Quant aux excuses que l'intéressé a cru devoir avancer, elles ne sont pas crédibles. L'on pense en particulier à l'effet de surprise qui a été le sien lorsque M. W.K. lui a offert de l'argent, et la panique qui se serait emparée de lui lors du premier rendez-vous. Comme le soutient à juste titre le Conseil d'Etat, cet effet de surprise devait s'être dissipé lorsque l'intéressé a envisagé un deuxième rendez-vous, celui au cours duquel de l'argent liquide, selon son propre souhait, devait lui être remis. Il était encore temps au recourant de s'en ouvrir à sa direction, voire de se faire accompagner par une deuxième personne.

 

6. En tous points mal fondé, le recours sera rejeté.
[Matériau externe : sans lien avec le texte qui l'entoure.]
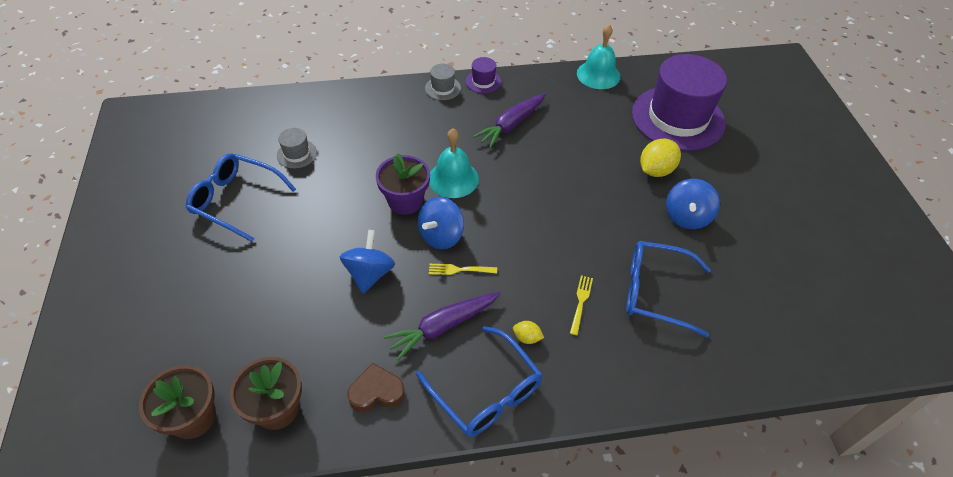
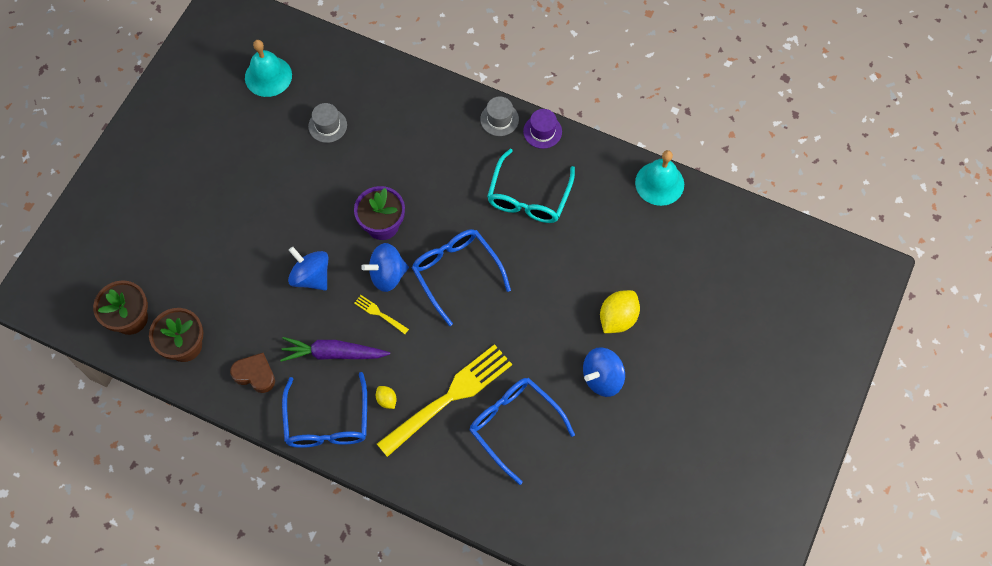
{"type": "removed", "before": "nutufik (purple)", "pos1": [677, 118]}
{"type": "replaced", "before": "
Vu l'issue du litige, un émolument de CHF 3'000.- sera mis à sa charge.

 

 

 

PAR CES MOTIFS

le Tribunal administratif

à la forme :

 

déclare recevable le recours interjeté le 11 juillet 2001 par Monsieur K. contre la décision du Conseil d'Etat du 13 juin 2001;

 

au fond :

 

le rejette;

 

met à la charge du recourant un émolument de CHF 3'000.-;

communique le présent arrêt à Me Jean-Pierre Garbade, avocat du recourant, ainsi qu'au Conseil d'Etat.

 


Siégeants : M. Paychère, président, M. Thélin, M. Schucani, Mme Bonnefemme-Hurni, juges, M. Torello, juge suppléant.

 

Au nom du Tribunal administratif :

la greffière-juriste adj. : le vice-président :

 

M. Tonossi F. Paychère

 


Copie conforme de cet arrêt a été communiquée aux parties.